── The input ──
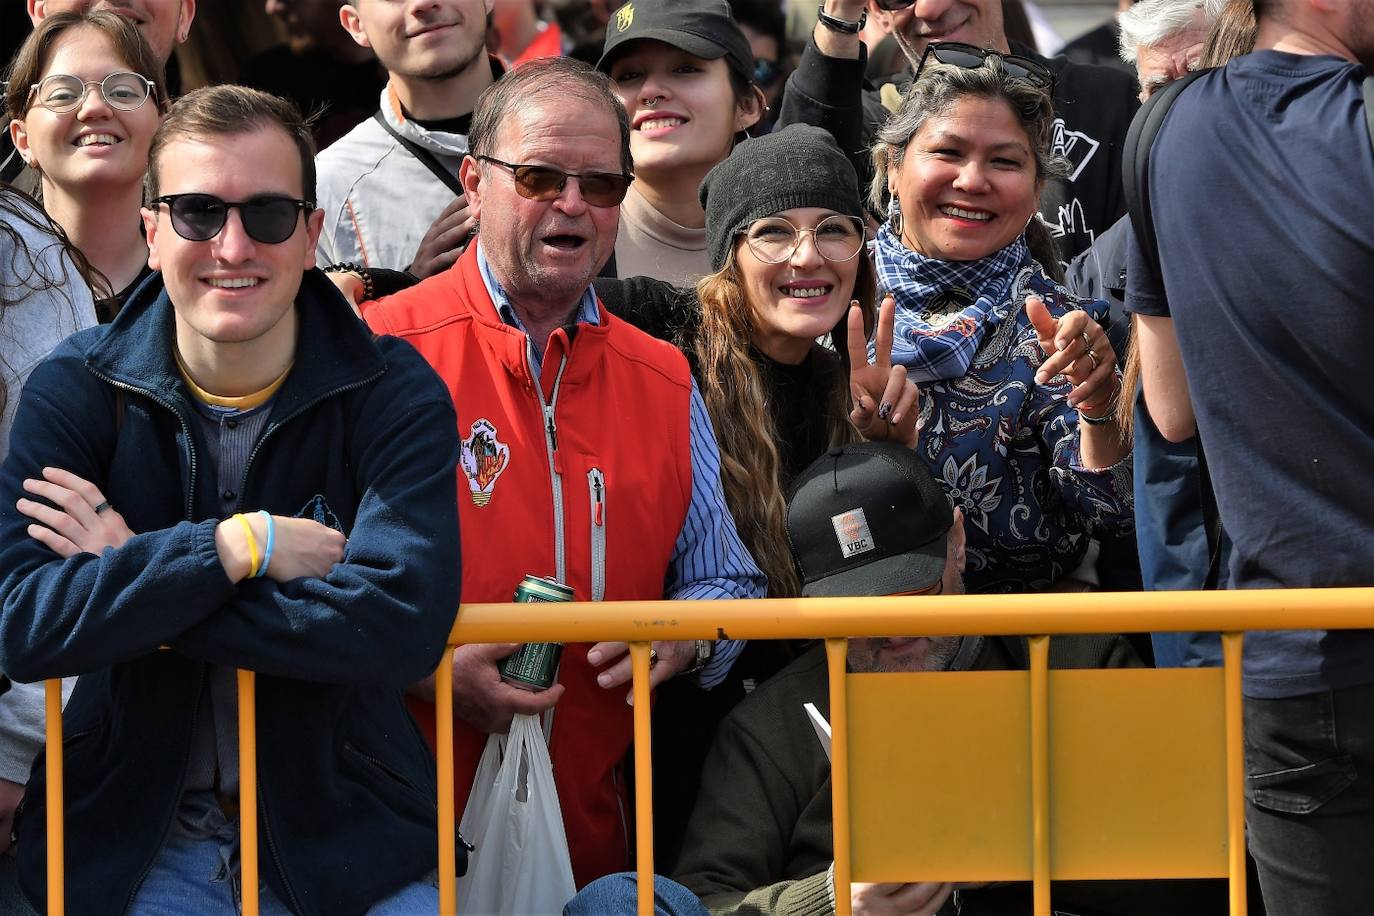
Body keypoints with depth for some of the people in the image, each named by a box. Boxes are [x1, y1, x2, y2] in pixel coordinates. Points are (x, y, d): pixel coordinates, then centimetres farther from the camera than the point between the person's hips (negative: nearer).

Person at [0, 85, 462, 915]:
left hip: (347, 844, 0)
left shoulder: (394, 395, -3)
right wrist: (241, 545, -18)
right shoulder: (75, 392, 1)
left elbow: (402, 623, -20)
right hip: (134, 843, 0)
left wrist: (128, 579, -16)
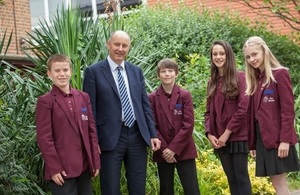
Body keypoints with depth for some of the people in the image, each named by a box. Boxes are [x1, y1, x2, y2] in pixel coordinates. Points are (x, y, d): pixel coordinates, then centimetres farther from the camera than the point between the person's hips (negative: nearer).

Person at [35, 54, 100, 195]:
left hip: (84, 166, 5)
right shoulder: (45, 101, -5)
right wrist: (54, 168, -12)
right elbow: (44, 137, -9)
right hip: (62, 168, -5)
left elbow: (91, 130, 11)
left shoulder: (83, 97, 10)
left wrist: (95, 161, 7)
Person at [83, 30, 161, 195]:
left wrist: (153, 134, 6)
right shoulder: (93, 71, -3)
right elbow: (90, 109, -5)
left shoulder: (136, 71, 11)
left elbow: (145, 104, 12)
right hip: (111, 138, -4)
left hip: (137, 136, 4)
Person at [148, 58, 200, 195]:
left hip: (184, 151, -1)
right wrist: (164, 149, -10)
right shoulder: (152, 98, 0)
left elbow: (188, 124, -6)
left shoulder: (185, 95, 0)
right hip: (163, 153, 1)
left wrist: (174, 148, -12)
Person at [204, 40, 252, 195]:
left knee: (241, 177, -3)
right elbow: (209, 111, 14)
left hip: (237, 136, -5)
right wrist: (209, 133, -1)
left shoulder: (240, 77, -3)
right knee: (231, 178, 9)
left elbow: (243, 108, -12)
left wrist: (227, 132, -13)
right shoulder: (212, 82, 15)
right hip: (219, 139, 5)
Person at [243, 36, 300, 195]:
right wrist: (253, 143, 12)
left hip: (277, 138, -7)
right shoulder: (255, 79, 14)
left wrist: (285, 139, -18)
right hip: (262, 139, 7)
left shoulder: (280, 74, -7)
───
» **How to complete this task**
Reproduce everything in the rows above from the line containing "left hip: (137, 136, 4)" down to the line containing "right wrist: (253, 143, 12)", both of those lines included, without changing any line.

» **Answer to the exercise**
left hip: (137, 136, 4)
Person at [148, 58, 200, 195]:
left hip: (184, 151, -1)
right wrist: (164, 149, -10)
right shoulder: (152, 98, 0)
left elbow: (188, 124, -6)
left shoulder: (185, 95, 0)
right hip: (163, 153, 1)
left wrist: (174, 148, -12)
Person at [204, 40, 252, 195]:
left knee: (241, 177, -3)
right elbow: (209, 111, 14)
left hip: (237, 136, -5)
right wrist: (209, 133, -1)
left shoulder: (240, 77, -3)
right knee: (231, 178, 9)
left elbow: (243, 108, -12)
left wrist: (227, 132, -13)
right shoulder: (212, 82, 15)
right hip: (219, 139, 5)
Person at [243, 36, 300, 195]:
right wrist: (253, 143, 12)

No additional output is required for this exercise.